__Exercise description__: Your response must consist of the listing below, repeated exactly.

__Provided records__:
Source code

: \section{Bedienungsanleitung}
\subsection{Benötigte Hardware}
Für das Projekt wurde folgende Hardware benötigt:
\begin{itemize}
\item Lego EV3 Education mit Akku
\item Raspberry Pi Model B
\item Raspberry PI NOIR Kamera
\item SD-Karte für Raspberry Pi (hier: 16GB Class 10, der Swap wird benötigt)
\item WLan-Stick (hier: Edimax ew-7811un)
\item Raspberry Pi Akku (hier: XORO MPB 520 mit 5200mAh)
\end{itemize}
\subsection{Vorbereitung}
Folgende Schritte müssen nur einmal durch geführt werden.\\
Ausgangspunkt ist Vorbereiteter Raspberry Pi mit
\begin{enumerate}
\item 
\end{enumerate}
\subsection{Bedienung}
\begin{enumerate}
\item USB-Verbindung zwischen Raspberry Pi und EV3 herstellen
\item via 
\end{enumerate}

__Problem solution__:
Source code

: \section{Bedienungsanleitung}
\subsection{Benötigte Hardware}
Für das Projekt wurde folgende Hardware benötigt:
\begin{itemize}
\item Lego EV3 Education mit Akku
\item Raspberry Pi Model B
\item Raspberry PI NOIR Kamera
\item SD-Karte für Raspberry Pi (hier: 16GB Class 10, der Swap wird benötigt)
\item WLan-Stick (hier: Edimax ew-7811un)
\item Raspberry Pi Akku (hier: XORO MPB 520 mit 5200mAh)
\end{itemize}
\subsection{Vorbereitung}
Folgende Schritte müssen nur einmal durch geführt werden.\\
Ausgangspunkt ist Vorbereiteter Raspberry Pi mit
\begin{enumerate}
\item 
\end{enumerate}
\subsection{Bedienung}
\begin{enumerate}
\item USB-Verbindung zwischen Raspberry Pi und EV3 herstellen
\item via 
\end{enumerate}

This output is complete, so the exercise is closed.